The expected output is the data below, character for character, without its pictures.

[Records supplied Boundary: Start]

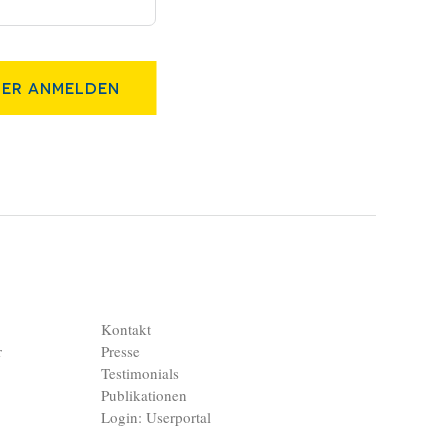
er Anmelden
Kontakt
r
Presse
Testimonials
Publikationen
Login: Userportal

[Records supplied Boundary: End]

Written answer —
er Anmelden
Kontakt
r
Presse
Testimonials
Publikationen
Login: Userportal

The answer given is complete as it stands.